Forum Discussion
Russell_E_Glaue
Feb 19, 2009Nimbostratus
Posted By rglaue on 02/19/2009 9:51 AM
Do note, however, that each SSL Cert and matching domain must be assigned to, and responding on, two different IP numbers
So, sub.mydomain.com must be assigned to one IP number in DNS
And, www.sub.mydomain.com must be assigned to another IP in DNS
This will be two different Virtual Servers on the BigIP.
-RG
I should note that this is if you get two different SSL Certs, one for each of the two domains that will be accessed via "https://...".
If you get a wildcard ssl cert, or the SAN cert, all the matching domains can be assigned to one DNS IP and thus one Virtual Server.
So it is not really one domain per IP, as it is one SSL Cert per IP.
The reason is that the Web Browser is connecting to a IP number and performing the SSL handshake.
The Web Server (or BigIP in this case) does not know what domain the Web Browser is trying to access because the SSL Connection has not been established at that point.
So the SSL Certificate is assigned to an IP number, so the Web Server (BigIP) has the one SSL Cert to use for any connection.
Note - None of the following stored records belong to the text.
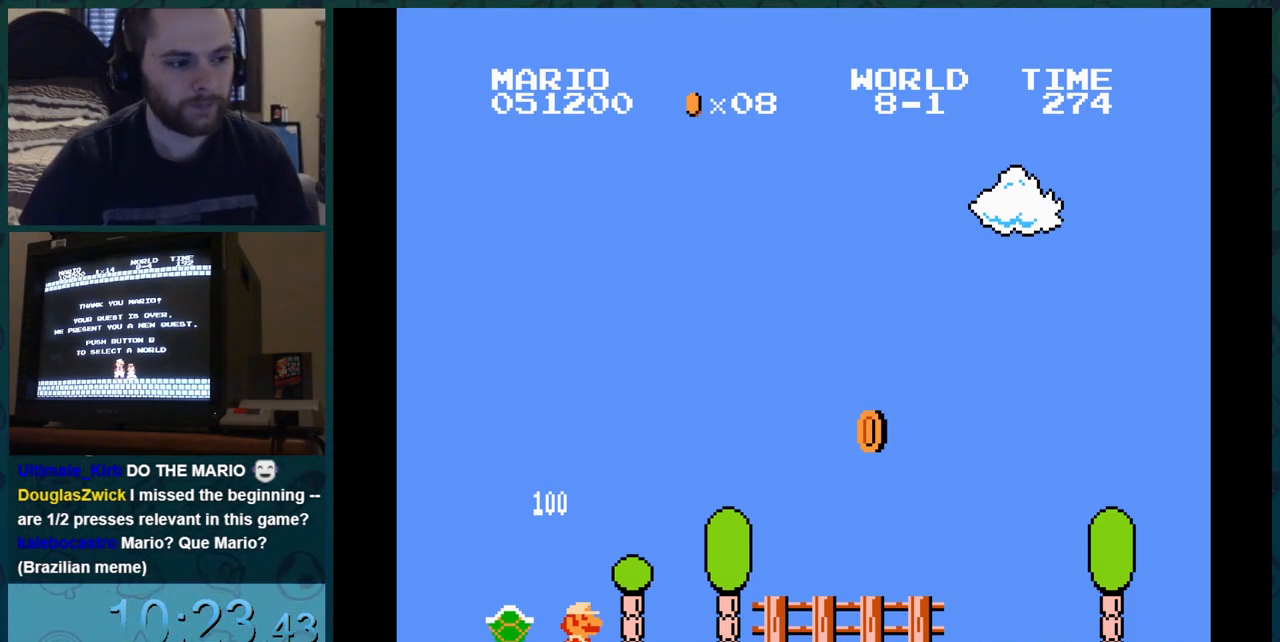
{"buttons": ["B", "DPAD_RIGHT"], "events": []}
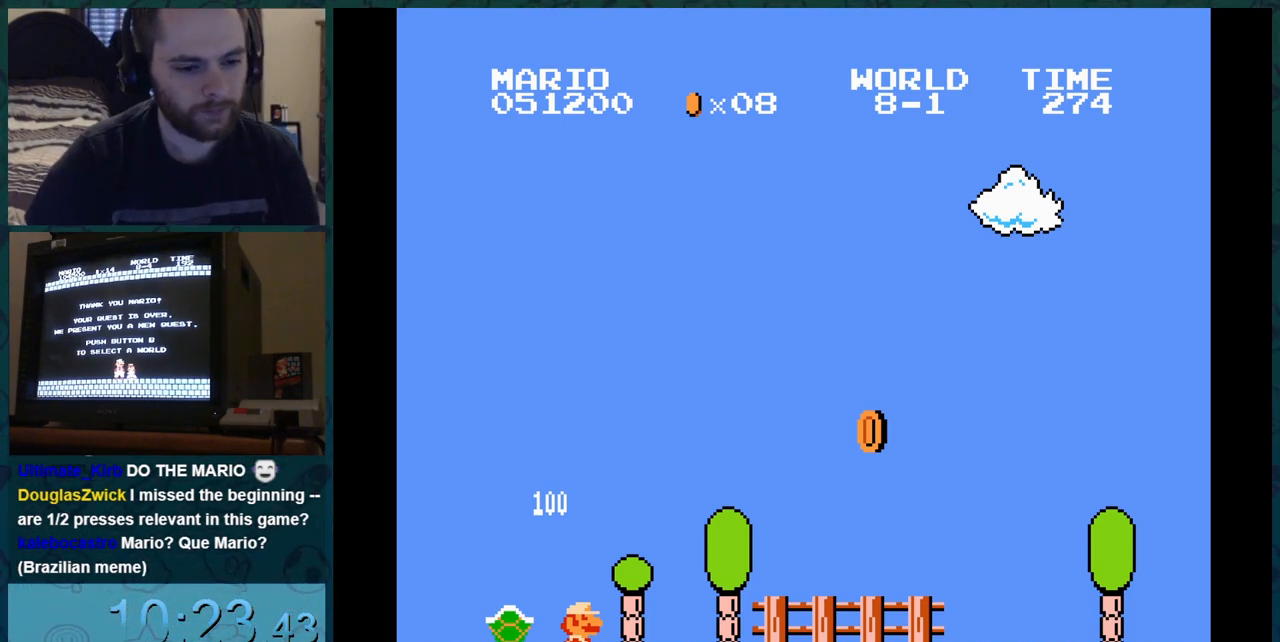
{"buttons": ["B", "DPAD_RIGHT"], "events": []}
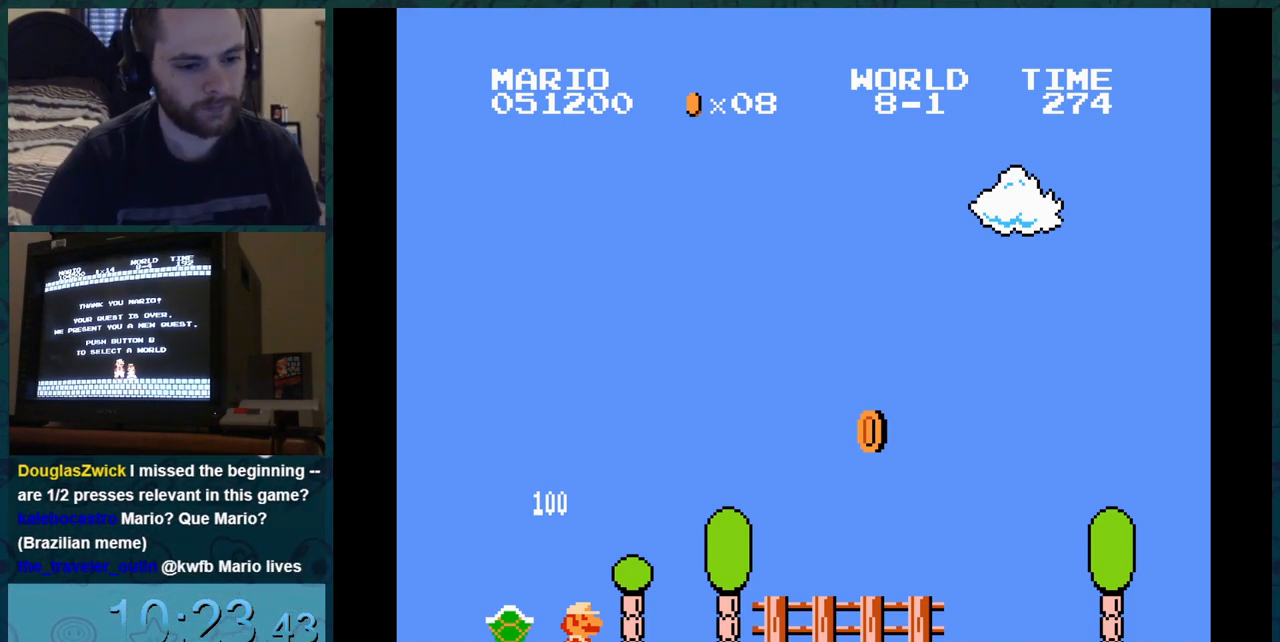
{"buttons": ["B", "DPAD_RIGHT"], "events": []}
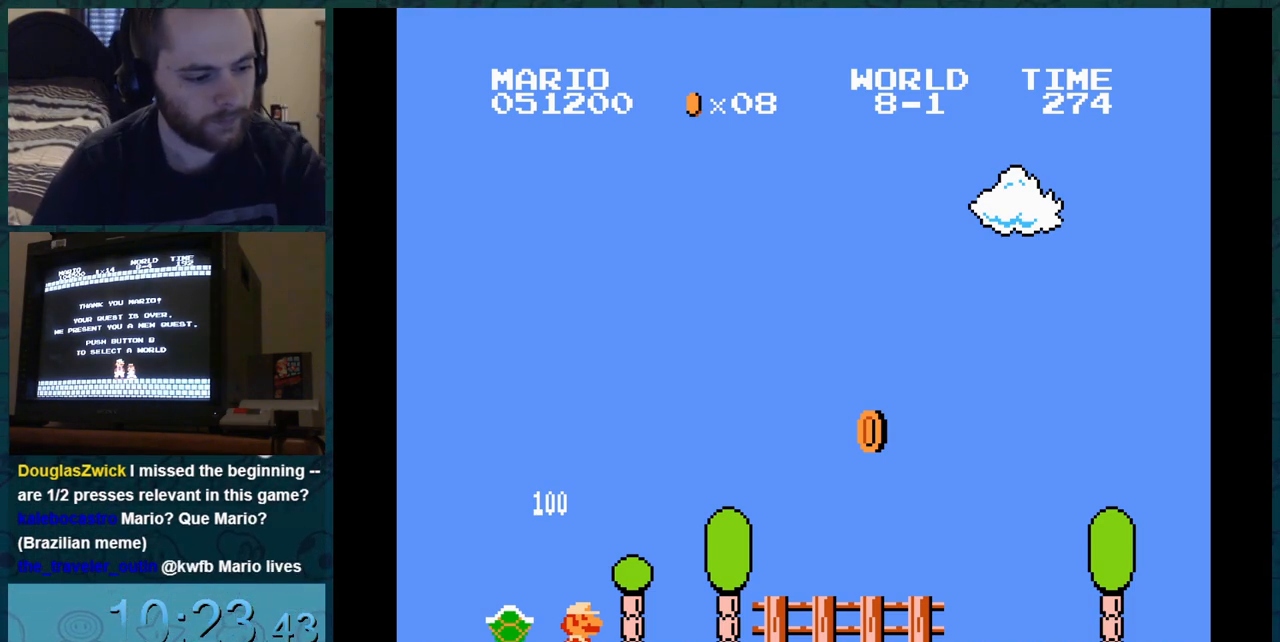
{"buttons": ["B", "DPAD_DOWN"], "events": [[450, "DPAD_DOWN", "down"], [450, "DPAD_RIGHT", "up"]]}
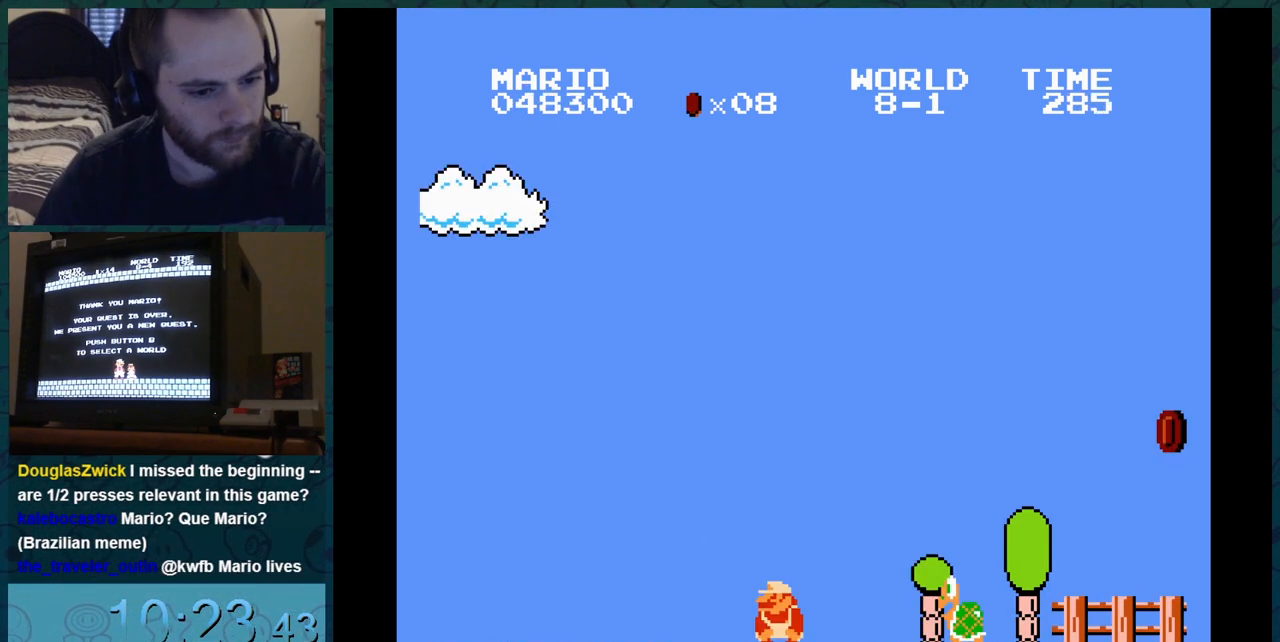
{"buttons": ["B", "DPAD_DOWN"], "events": []}
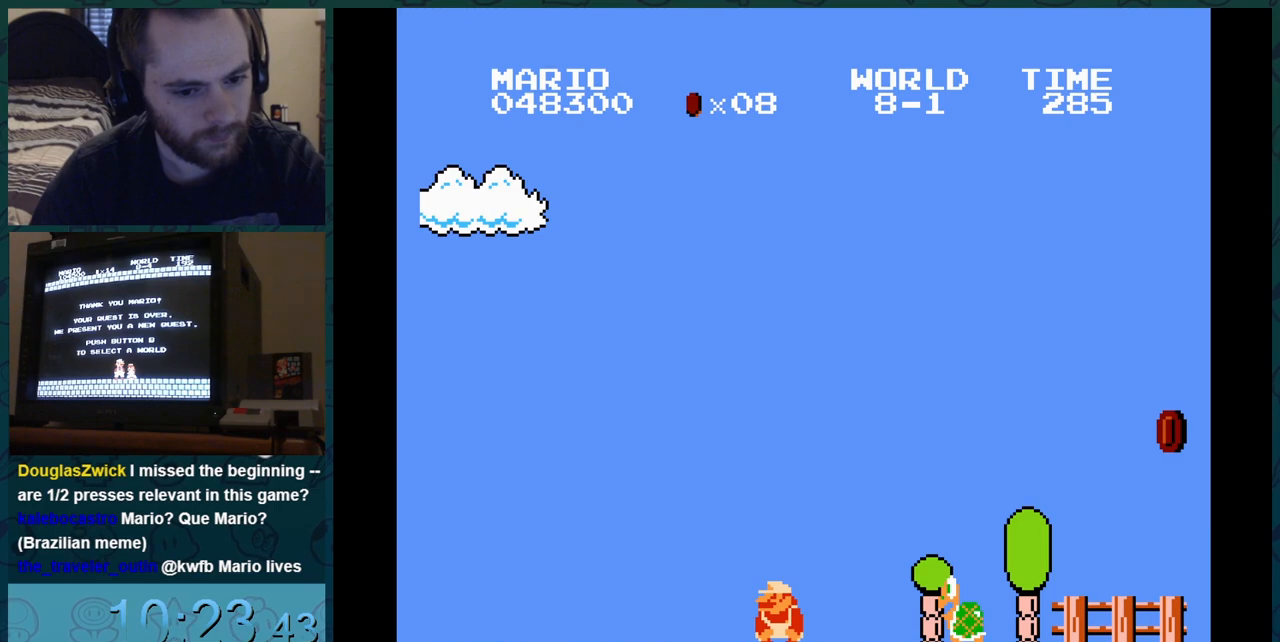
{"buttons": ["B", "DPAD_DOWN"], "events": []}
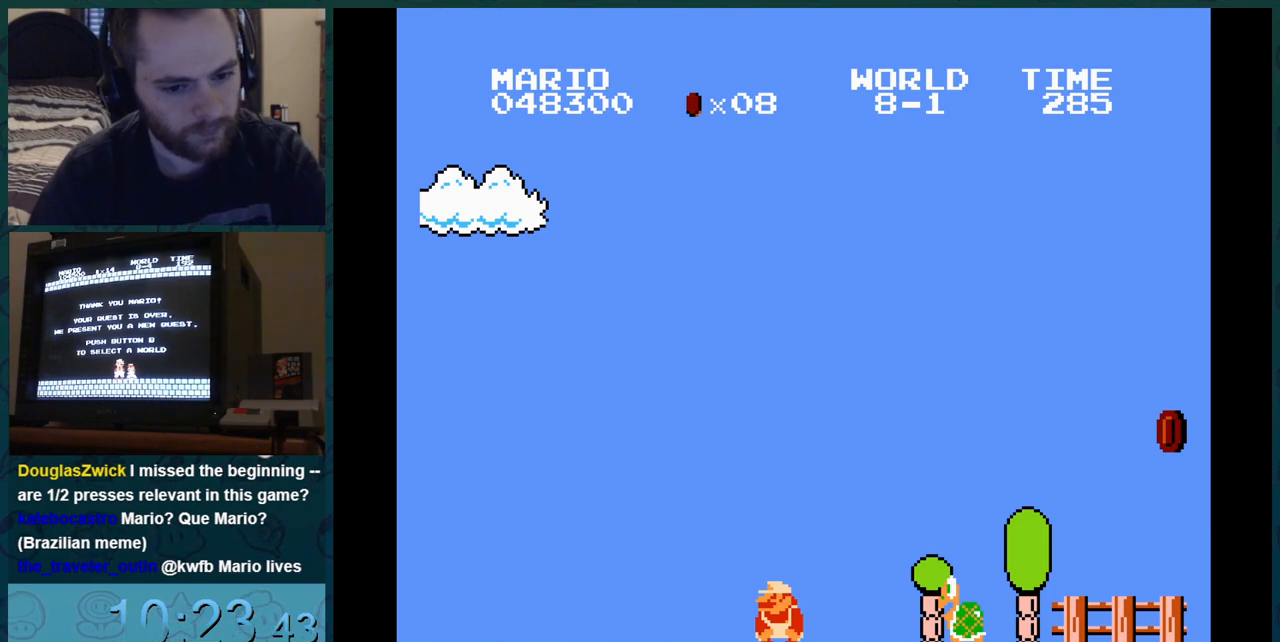
{"buttons": ["B", "DPAD_DOWN"], "events": []}
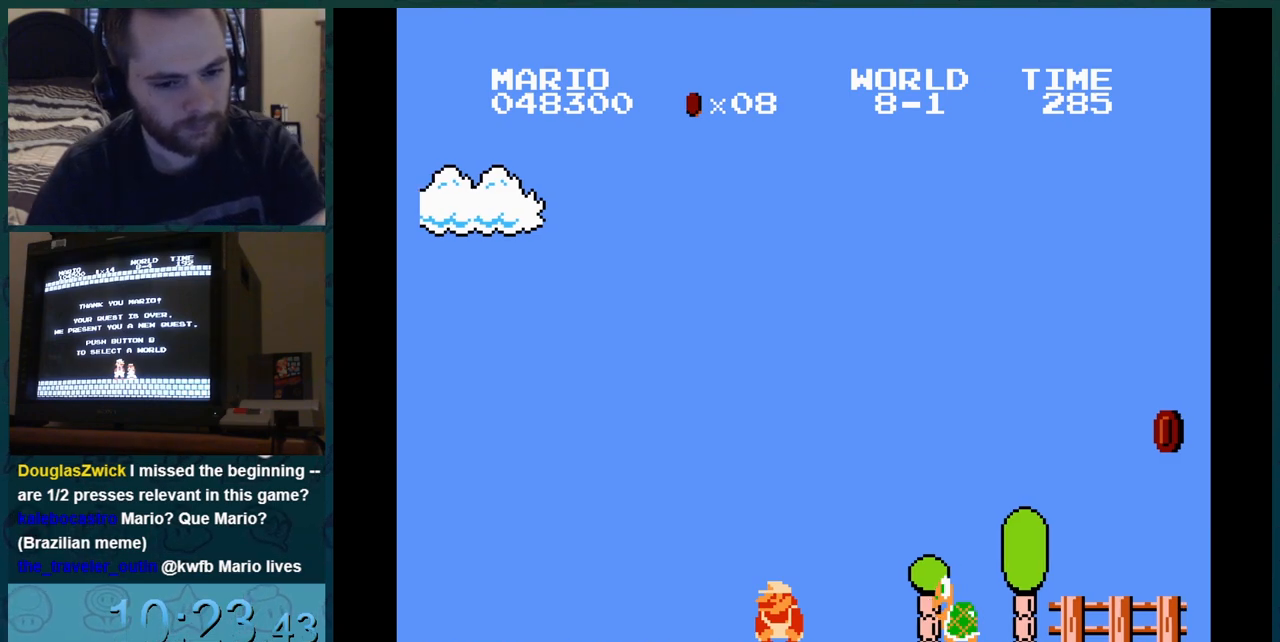
{"buttons": ["B", "DPAD_DOWN"], "events": [[317, "DPAD_DOWN", "up"], [417, "DPAD_DOWN", "down"]]}
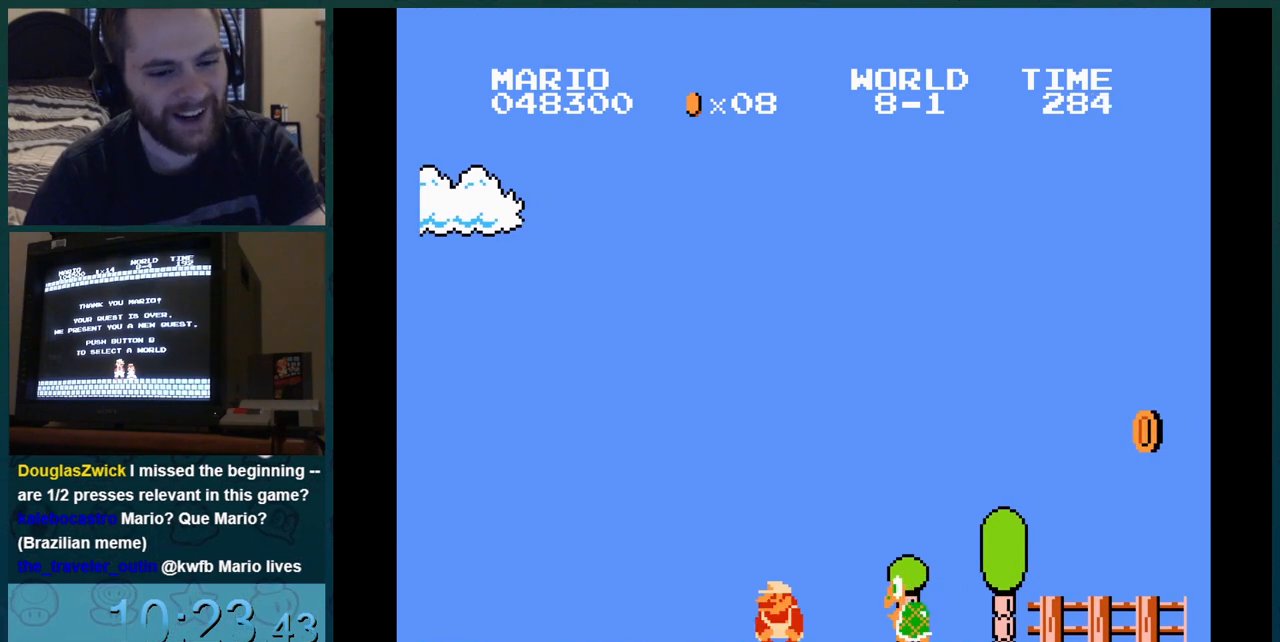
{"buttons": ["B", "DPAD_RIGHT"], "events": [[34, "DPAD_DOWN", "up"], [34, "DPAD_RIGHT", "down"], [234, "DPAD_LEFT", "down"], [317, "DPAD_LEFT", "up"], [317, "DPAD_RIGHT", "up"], [334, "DPAD_RIGHT", "down"], [401, "DPAD_RIGHT", "up"], [417, "DPAD_LEFT", "down"], [434, "DPAD_LEFT", "up"], [484, "DPAD_LEFT", "down"], [501, "DPAD_LEFT", "up"], [501, "DPAD_RIGHT", "down"]]}
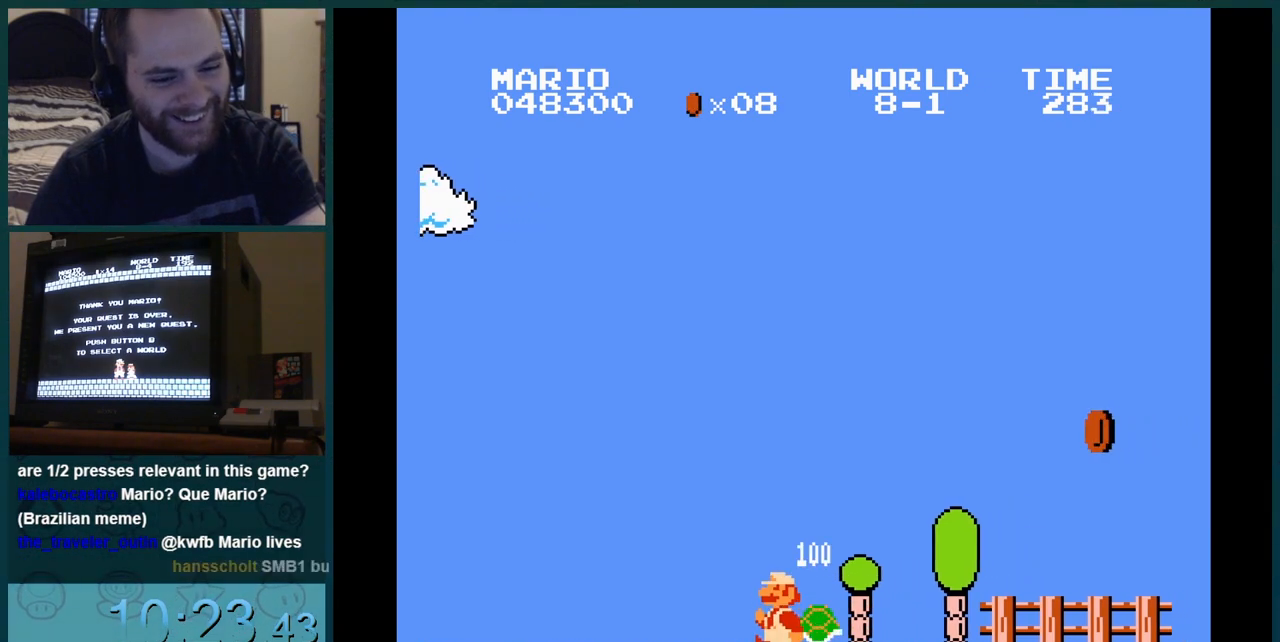
{"buttons": ["B", "DPAD_RIGHT"], "events": []}
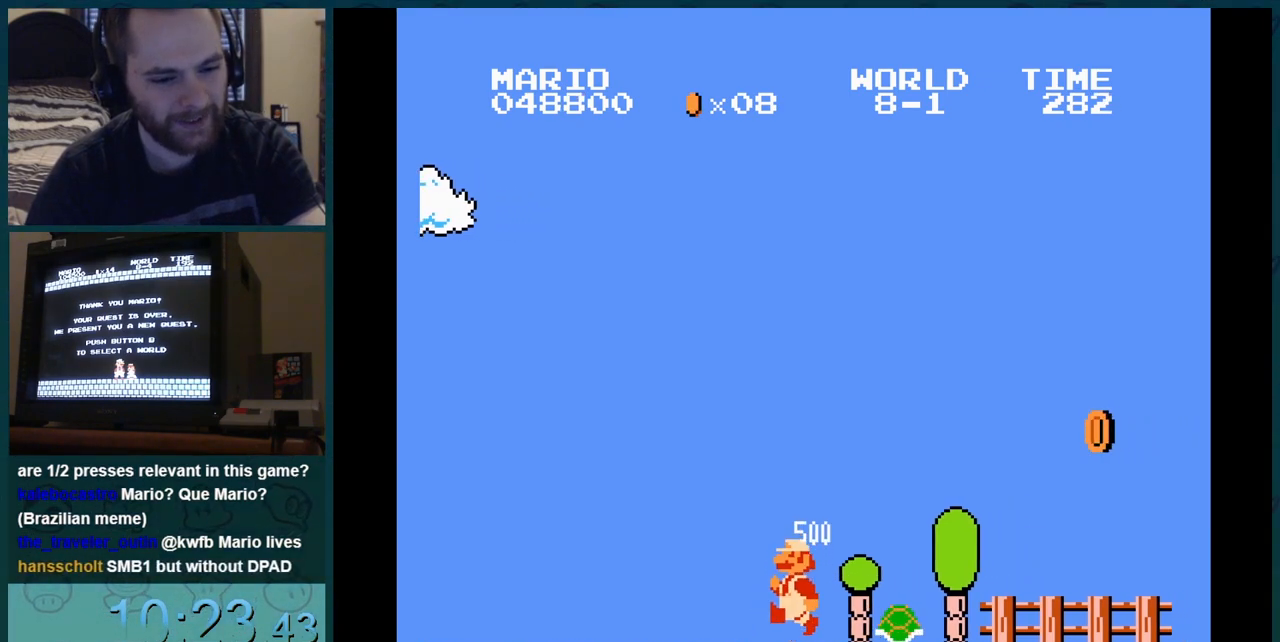
{"buttons": ["B", "DPAD_RIGHT"], "events": []}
That one SSL Cert is sent to the Web Browser which matches the SSL Cert's common name with the domain name it will then send on in the HTTP 1.1 packet.
If the common name of the SSL Cert does not match the domain name ("Host" header) the Web Browser is going to send in the HTTP 1.1 packet, the Web Browser spits out a Mismatch error to the browser user.